The AI Bill has not yet been tabled before the Senate, but it has been published as a Senate Bill and was first read in the Senate in early April 2026. On 21 Apri, the Senate invited the public and interested stakeholders to comment on the AI Bill, which they must do by 5 May this year. Because it concerns county governments, it must also be considered by the National Assembly before it can be presented for presidential assent.
Whilst the Bill’s stated objectives of ethical use, transparency and the safeguarding of human rights are laudable in principle, several of its provisions raise concerns about regulatory overreach, legal uncertainty and the potential effect on innovation.
Key provisions
- Risk classification of AI systems
The Bill adopts a risk-based classification model, loosely modelled on the EU AI Act, with four categories: unacceptable risk (prohibited outright), high risk, limited risk, and minimal risk.
However, the Bill leaves the detailed criteria for classification to future regulations, creating significant uncertainty for businesses seeking to understand where their systems fall. The breadth of sectors designated as high risk including healthcare, finance, security, employment and public administration, risk capturing a very wide range of routine AI applications and imposing disproportionate compliance burdens.
- Obligations for high-risk AI systems
The compliance burden on providers and deployers of high-risk AI systems is considerable. Pre-deployment obligations include risk assessments and human rights impact assessments, transparency and explainability of decision-making, and the maintenance of records of data inputs, outputs and performance metrics for at least five years.

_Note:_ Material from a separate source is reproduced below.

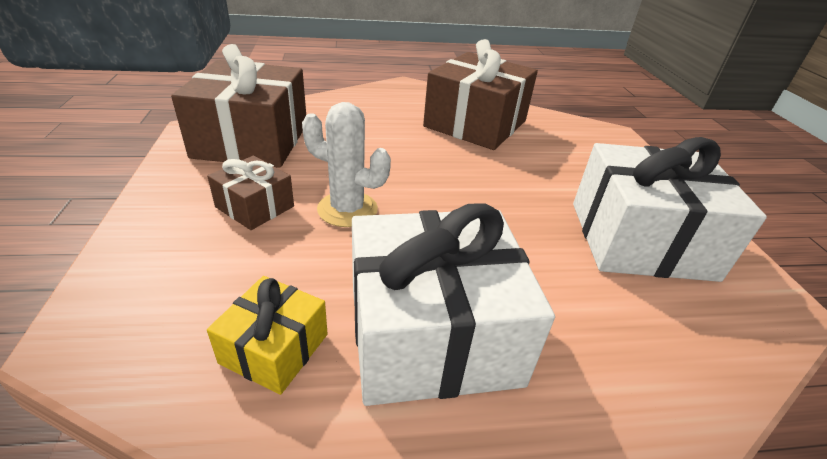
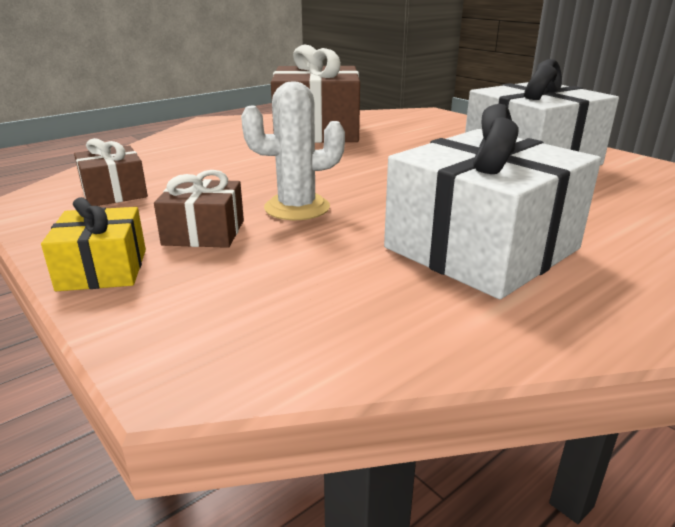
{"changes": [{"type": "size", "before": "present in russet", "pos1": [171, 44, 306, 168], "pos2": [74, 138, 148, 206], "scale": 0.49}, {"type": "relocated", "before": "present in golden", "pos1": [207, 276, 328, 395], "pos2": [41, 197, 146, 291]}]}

- Privacy and data protection
The Bill ties AI governance to Kenya’s Data Protection Act 2019, requiring high-risk AI providers and deployers to comply with that Act in relation to personal data processing, including conducting data protection impact assessments. Additionally, the layering of AI-specific obligations on top of existing data protection requirements risks creating a duplicative and potentially conflicting compliance regime.
- Transparency and disclosure
Notably, all providers and deployers of AI systems, not only high-risk ones, must disclose to users the nature, purpose and limitations of the system, the extent of automated decision-making, and the measures taken to mitigate biases. The universal application of this obligation, regardless of risk level, is arguably disproportionate and may impose unnecessary costs on low-risk or minimal-risk AI applications.
- The AI Commissioner
The Bill establishes the Office of the Artificial Intelligence Commissioner as an independent body with expansive enforcement powers, including the ability to enter premises, inspect AI systems, issue enforcement notices and impose administrative fines. The Commissioner will maintain a public register of high-risk AI systems. However, the breadth of the Commissioner’s powers raises questions about proportionality and the risk of inconsistent enforcement.
The Artificial Intelligence Bill, 2026 marks a significant step in Kenya’s digital regulatory landscape. Though its ultimate impact will depend on the legislative process ahead and the regulations that follow. While there is still a long road ahead, if enacted in its current form, the Bill will apply to any business that develops, deploys or uses AI systems in Kenya, including international businesses operating in the Kenyan market.